Laut Bundesanwaltschaft war Assadollah A. seit 2014 als Dritter Botschaftsrat an der iranischen Botschaft in Wien akkreditiert. Er habe für das iranische Nachrichtenministerium MOIS gearbeitet, das oppositionelle Gruppierungen im In- und Ausland ausforsche und bekämpfe. Ende September hatte das Oberlandesgericht Bamberg dem Würzburger Häftling die Illusion geraubt, er komme wieder frei: Es hat mit Beschluss vom 27. September 2018 die Auslieferung nach Belgien „zur Strafverfolgung aufgrund eines Europäischen Haftbefehls für zulässig erklärt“.
Letzter Strohhalm
Französischen Quellen zufolge sollte A. am Montag nach Belgien verlegt werden. Doch seine Anwälte wandten sich mit einem Eilantrag an das Bundesverfassungsgericht. Auf Anfrage teilte der Pressesprecher in Karlsruhe am Donnerstag mit: „Die 2. Kammer des Zweiten Senats hat den Antrag auf Erlass einer einstweiligen Anordnung abgelehnt.“
In den nächsten Tagen wird Assadollah A. nun also endgültig den Weg von Würzburg nach Brüssel antreten. „Noch ist er hier,“ bestätigte ein Vertreter des zuständigen Generalstaatsanwalts in Bamberg am Donnerstag.

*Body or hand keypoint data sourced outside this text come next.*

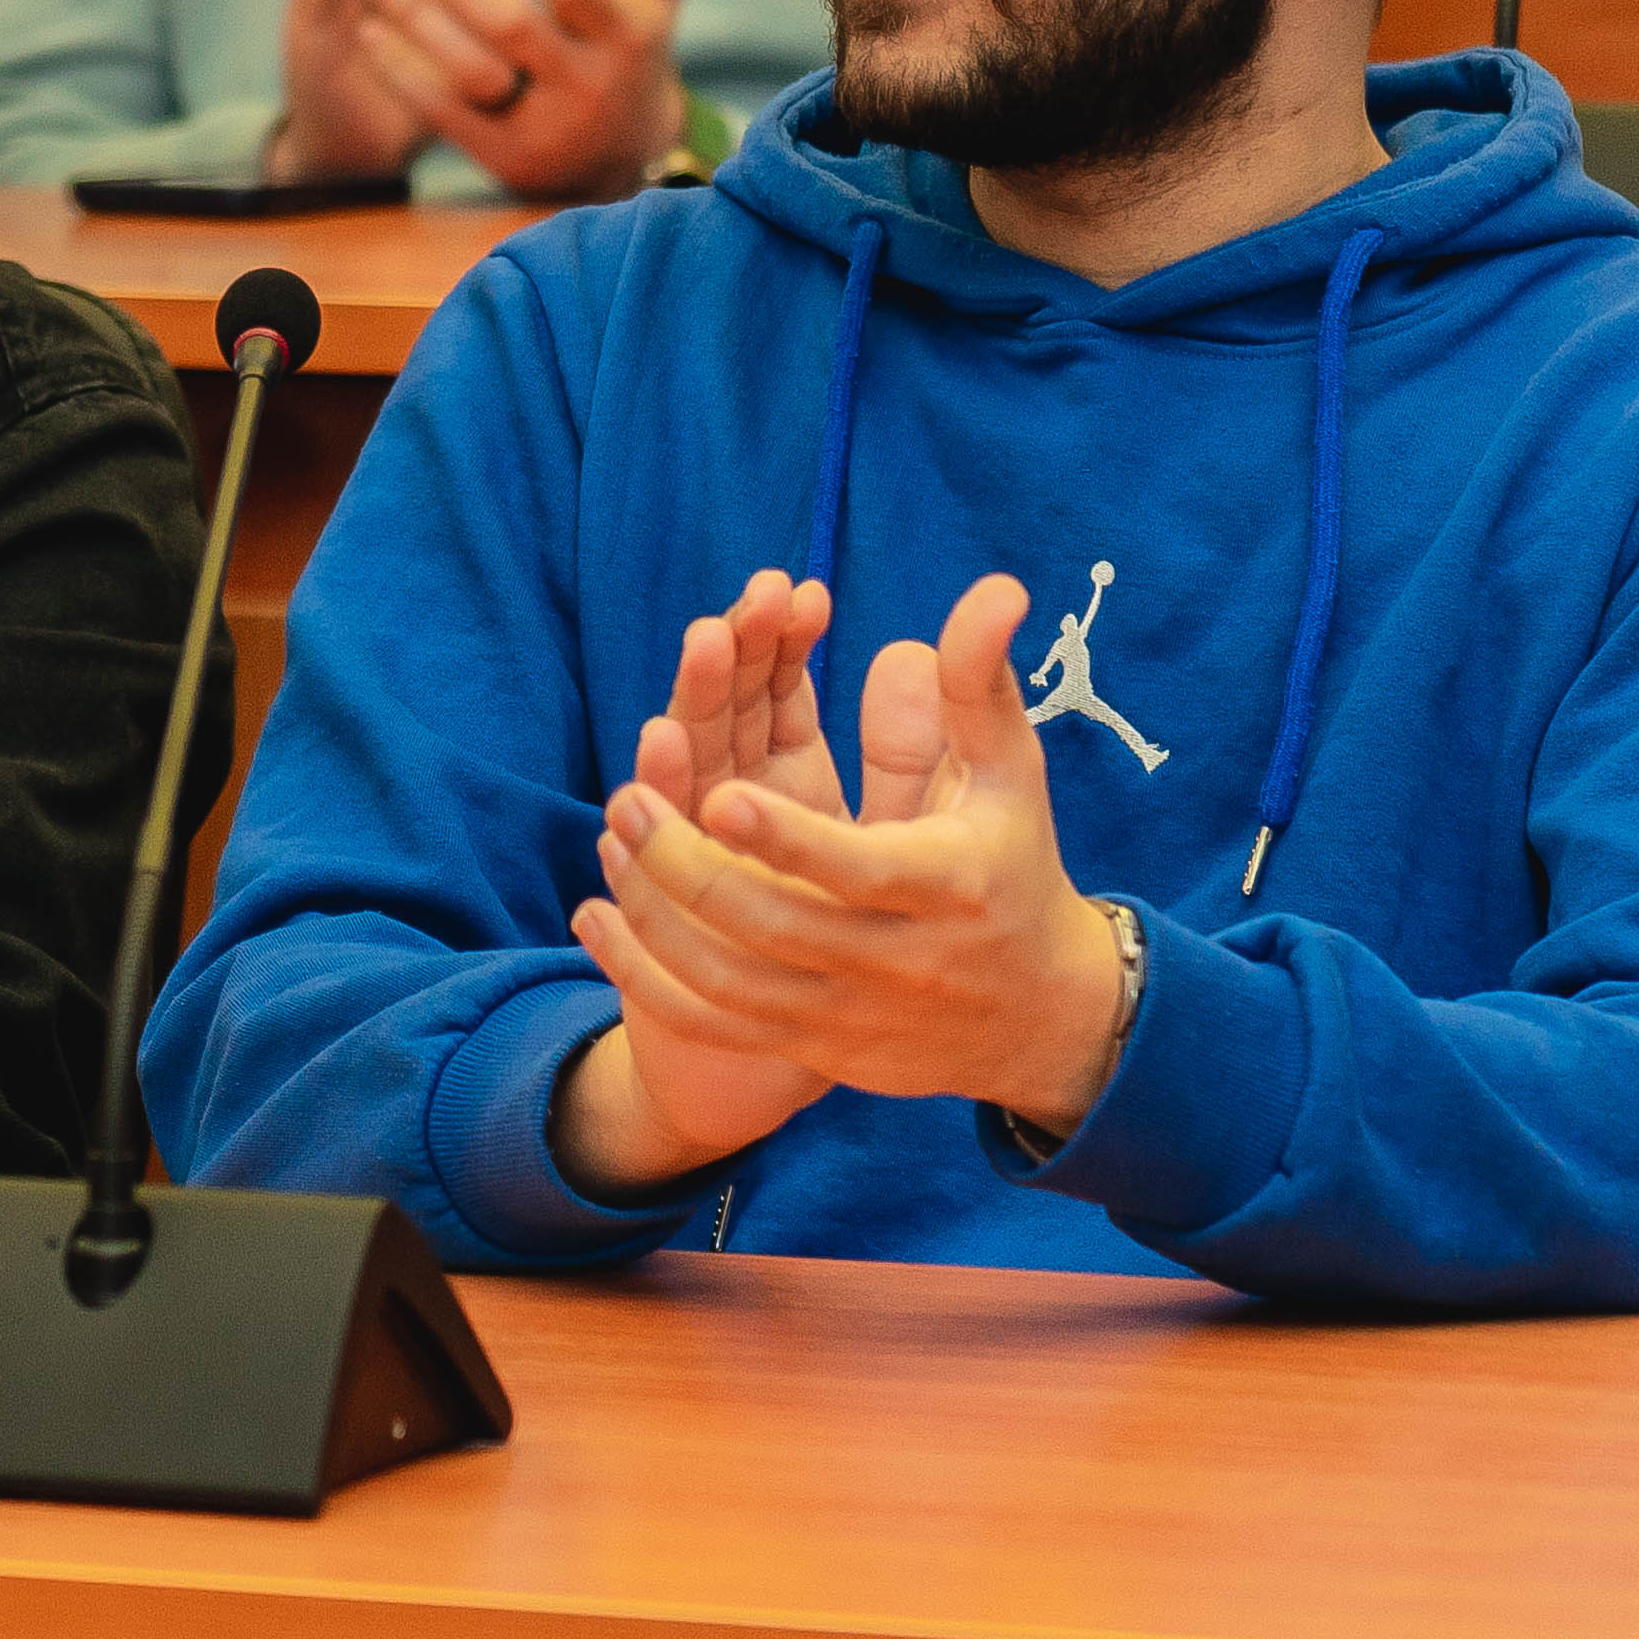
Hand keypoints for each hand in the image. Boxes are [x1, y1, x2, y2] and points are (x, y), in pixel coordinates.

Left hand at [347, 0, 700, 202]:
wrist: (628, 155)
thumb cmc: (633, 40)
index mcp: (629, 33)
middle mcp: (594, 87)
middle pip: (510, 24)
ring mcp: (551, 132)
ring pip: (471, 68)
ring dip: (415, 17)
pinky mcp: (510, 164)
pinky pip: (445, 114)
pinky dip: (405, 70)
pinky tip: (371, 30)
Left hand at [569, 576, 1129, 1164]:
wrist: (1042, 1015)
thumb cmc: (1013, 862)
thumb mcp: (1010, 771)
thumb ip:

Offener Brief an Merkel: Nicht nachgeben
Vor kurzem hatten namhafte Persönlichkeiten der deutschen Politik Kanzlerin Angela Merkel in einem offenen Brief aufgefordert, dem Druck aus dem Iran nicht nachzugeben, den 46-Jährigen freizulassen. Dies forderten der ehemalige Bundesinnenminister Gerhart Baum (FDP), die frühere Justizministerin Sabine Leutheusser-Schnarrenberger (FDP), der ehemalige Kanzlerberater Horst Teltschik, eine Reihe von Bundestagsabgeordneten sowie Christian Zimmermann, Leiter des Büros für Menschenrechte in Berlin.

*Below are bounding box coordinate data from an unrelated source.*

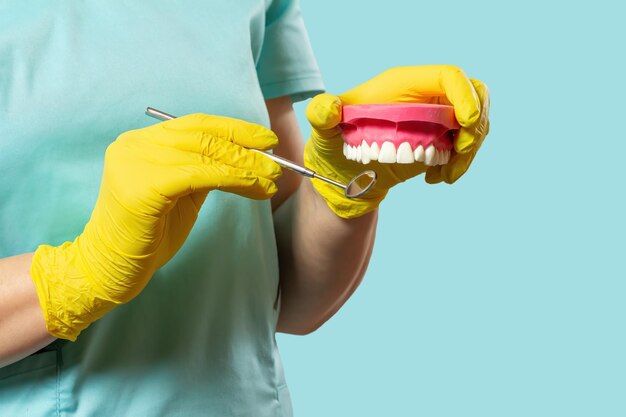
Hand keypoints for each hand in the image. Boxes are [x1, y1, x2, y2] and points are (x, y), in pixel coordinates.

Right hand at [30, 113, 281, 339]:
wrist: (109, 269)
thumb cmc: (147, 235)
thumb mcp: (181, 194)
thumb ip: (203, 170)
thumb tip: (248, 158)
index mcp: (141, 142)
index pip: (196, 125)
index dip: (235, 129)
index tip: (266, 139)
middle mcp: (135, 145)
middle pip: (202, 135)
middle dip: (245, 147)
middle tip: (277, 161)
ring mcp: (135, 163)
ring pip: (205, 154)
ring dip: (246, 166)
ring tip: (272, 178)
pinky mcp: (143, 187)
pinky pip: (199, 175)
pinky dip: (232, 179)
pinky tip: (255, 187)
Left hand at [304, 65, 489, 217]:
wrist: (345, 170)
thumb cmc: (334, 142)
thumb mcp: (324, 129)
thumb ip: (322, 115)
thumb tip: (329, 109)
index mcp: (403, 84)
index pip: (447, 75)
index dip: (464, 94)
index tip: (465, 123)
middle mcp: (425, 96)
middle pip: (473, 95)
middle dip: (475, 125)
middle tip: (460, 152)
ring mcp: (437, 117)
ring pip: (475, 123)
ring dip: (469, 152)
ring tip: (445, 177)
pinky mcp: (442, 138)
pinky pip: (467, 144)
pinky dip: (461, 163)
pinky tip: (438, 179)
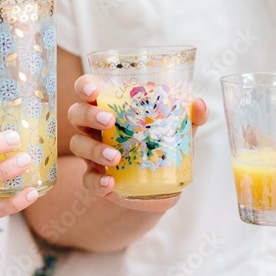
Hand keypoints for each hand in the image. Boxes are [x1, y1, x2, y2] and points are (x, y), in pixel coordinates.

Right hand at [67, 74, 208, 210]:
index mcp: (111, 108)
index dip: (84, 86)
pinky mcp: (97, 180)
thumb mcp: (178, 132)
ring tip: (116, 157)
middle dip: (89, 115)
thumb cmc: (162, 148)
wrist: (161, 189)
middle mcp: (96, 129)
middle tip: (110, 122)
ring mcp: (93, 155)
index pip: (88, 90)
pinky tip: (110, 184)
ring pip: (78, 145)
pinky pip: (87, 179)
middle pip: (76, 114)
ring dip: (94, 149)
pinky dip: (96, 182)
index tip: (93, 90)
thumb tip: (199, 104)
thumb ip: (189, 118)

Der Brief war auch vom unterfränkischen CSU-Politiker Eduard Lintner aus Münnerstadt unterschrieben, der ein mögliches Opfer des Anschlages geworden wäre. Er hatte als deutscher Gastredner auf der Versammlung bei Paris vor 25 000 iranischen Oppositionellen gesprochen. Man müsse davon ausgehen, dass der Geheimdienst in der iranischen Botschaft in Wien, „dem A. anzugehören scheint, einen Mordauftrag von erheblichem Ausmaß auf europäischem Boden in Auftrag gegeben“ habe, heißt es in dem Brief an Merkel.